[Start of section]
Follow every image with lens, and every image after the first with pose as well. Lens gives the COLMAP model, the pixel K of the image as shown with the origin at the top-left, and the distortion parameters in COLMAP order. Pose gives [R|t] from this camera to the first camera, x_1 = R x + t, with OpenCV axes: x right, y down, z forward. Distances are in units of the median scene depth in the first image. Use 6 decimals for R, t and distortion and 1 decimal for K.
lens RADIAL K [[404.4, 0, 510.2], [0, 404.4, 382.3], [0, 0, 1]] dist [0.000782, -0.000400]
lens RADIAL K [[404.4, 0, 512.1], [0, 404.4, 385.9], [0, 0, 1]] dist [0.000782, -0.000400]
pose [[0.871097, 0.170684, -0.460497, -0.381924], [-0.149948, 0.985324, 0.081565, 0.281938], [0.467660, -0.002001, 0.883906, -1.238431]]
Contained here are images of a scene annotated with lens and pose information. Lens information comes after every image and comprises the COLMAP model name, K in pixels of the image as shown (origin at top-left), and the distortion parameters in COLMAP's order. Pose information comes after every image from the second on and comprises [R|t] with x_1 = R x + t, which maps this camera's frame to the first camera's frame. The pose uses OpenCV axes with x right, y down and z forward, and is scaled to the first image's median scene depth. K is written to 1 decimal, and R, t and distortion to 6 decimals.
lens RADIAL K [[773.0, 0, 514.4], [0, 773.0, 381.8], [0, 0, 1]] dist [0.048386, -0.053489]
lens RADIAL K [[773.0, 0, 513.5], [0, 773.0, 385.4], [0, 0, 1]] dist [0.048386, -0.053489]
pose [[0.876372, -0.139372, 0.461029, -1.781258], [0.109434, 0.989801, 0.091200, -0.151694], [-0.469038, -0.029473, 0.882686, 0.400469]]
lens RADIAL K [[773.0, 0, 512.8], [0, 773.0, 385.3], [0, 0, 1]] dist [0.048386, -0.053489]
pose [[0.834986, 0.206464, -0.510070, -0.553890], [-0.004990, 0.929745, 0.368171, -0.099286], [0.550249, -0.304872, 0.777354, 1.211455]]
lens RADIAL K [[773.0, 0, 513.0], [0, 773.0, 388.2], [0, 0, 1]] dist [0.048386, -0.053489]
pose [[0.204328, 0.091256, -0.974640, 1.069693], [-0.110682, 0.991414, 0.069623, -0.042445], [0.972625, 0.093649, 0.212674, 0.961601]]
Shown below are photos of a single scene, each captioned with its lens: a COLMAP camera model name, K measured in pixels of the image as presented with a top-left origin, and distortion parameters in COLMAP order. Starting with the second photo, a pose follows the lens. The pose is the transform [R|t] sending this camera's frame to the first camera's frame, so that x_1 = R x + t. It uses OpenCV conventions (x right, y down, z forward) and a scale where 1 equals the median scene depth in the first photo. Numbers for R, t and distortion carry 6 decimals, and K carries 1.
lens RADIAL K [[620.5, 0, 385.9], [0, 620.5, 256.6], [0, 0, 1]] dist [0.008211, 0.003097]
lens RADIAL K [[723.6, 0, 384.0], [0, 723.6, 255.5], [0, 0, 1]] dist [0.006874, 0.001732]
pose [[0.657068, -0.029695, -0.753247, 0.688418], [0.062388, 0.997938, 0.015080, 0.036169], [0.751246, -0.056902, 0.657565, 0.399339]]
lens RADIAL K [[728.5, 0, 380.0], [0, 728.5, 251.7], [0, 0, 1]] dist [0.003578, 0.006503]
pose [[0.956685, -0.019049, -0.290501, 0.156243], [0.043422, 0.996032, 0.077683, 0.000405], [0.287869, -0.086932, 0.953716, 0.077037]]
[End of section]
### Task prompt
Copy out each line of the material and keep every word unchanged.

### Task answer
Follow every image with lens, and every image after the first with pose as well. Lens gives the COLMAP model, the pixel K of the image as shown with the origin at the top-left, and the distortion parameters in COLMAP order. Pose gives [R|t] from this camera to the first camera, x_1 = R x + t, with OpenCV axes: x right, y down, z forward. Distances are in units of the median scene depth in the first image. Use 6 decimals for R, t and distortion and 1 decimal for K.
lens RADIAL K [[404.4, 0, 510.2], [0, 404.4, 382.3], [0, 0, 1]] dist [0.000782, -0.000400]
lens RADIAL K [[404.4, 0, 512.1], [0, 404.4, 385.9], [0, 0, 1]] dist [0.000782, -0.000400]
pose [[0.871097, 0.170684, -0.460497, -0.381924], [-0.149948, 0.985324, 0.081565, 0.281938], [0.467660, -0.002001, 0.883906, -1.238431]]
Contained here are images of a scene annotated with lens and pose information. Lens information comes after every image and comprises the COLMAP model name, K in pixels of the image as shown (origin at top-left), and the distortion parameters in COLMAP's order. Pose information comes after every image from the second on and comprises [R|t] with x_1 = R x + t, which maps this camera's frame to the first camera's frame. The pose uses OpenCV axes with x right, y down and z forward, and is scaled to the first image's median scene depth. K is written to 1 decimal, and R, t and distortion to 6 decimals.
lens RADIAL K [[773.0, 0, 514.4], [0, 773.0, 381.8], [0, 0, 1]] dist [0.048386, -0.053489]
lens RADIAL K [[773.0, 0, 513.5], [0, 773.0, 385.4], [0, 0, 1]] dist [0.048386, -0.053489]
pose [[0.876372, -0.139372, 0.461029, -1.781258], [0.109434, 0.989801, 0.091200, -0.151694], [-0.469038, -0.029473, 0.882686, 0.400469]]
lens RADIAL K [[773.0, 0, 512.8], [0, 773.0, 385.3], [0, 0, 1]] dist [0.048386, -0.053489]
pose [[0.834986, 0.206464, -0.510070, -0.553890], [-0.004990, 0.929745, 0.368171, -0.099286], [0.550249, -0.304872, 0.777354, 1.211455]]
lens RADIAL K [[773.0, 0, 513.0], [0, 773.0, 388.2], [0, 0, 1]] dist [0.048386, -0.053489]
pose [[0.204328, 0.091256, -0.974640, 1.069693], [-0.110682, 0.991414, 0.069623, -0.042445], [0.972625, 0.093649, 0.212674, 0.961601]]
Shown below are photos of a single scene, each captioned with its lens: a COLMAP camera model name, K measured in pixels of the image as presented with a top-left origin, and distortion parameters in COLMAP order. Starting with the second photo, a pose follows the lens. The pose is the transform [R|t] sending this camera's frame to the first camera's frame, so that x_1 = R x + t. It uses OpenCV conventions (x right, y down, z forward) and a scale where 1 equals the median scene depth in the first photo. Numbers for R, t and distortion carry 6 decimals, and K carries 1.
lens RADIAL K [[620.5, 0, 385.9], [0, 620.5, 256.6], [0, 0, 1]] dist [0.008211, 0.003097]
lens RADIAL K [[723.6, 0, 384.0], [0, 723.6, 255.5], [0, 0, 1]] dist [0.006874, 0.001732]
pose [[0.657068, -0.029695, -0.753247, 0.688418], [0.062388, 0.997938, 0.015080, 0.036169], [0.751246, -0.056902, 0.657565, 0.399339]]
lens RADIAL K [[728.5, 0, 380.0], [0, 728.5, 251.7], [0, 0, 1]] dist [0.003578, 0.006503]
pose [[0.956685, -0.019049, -0.290501, 0.156243], [0.043422, 0.996032, 0.077683, 0.000405], [0.287869, -0.086932, 0.953716, 0.077037]]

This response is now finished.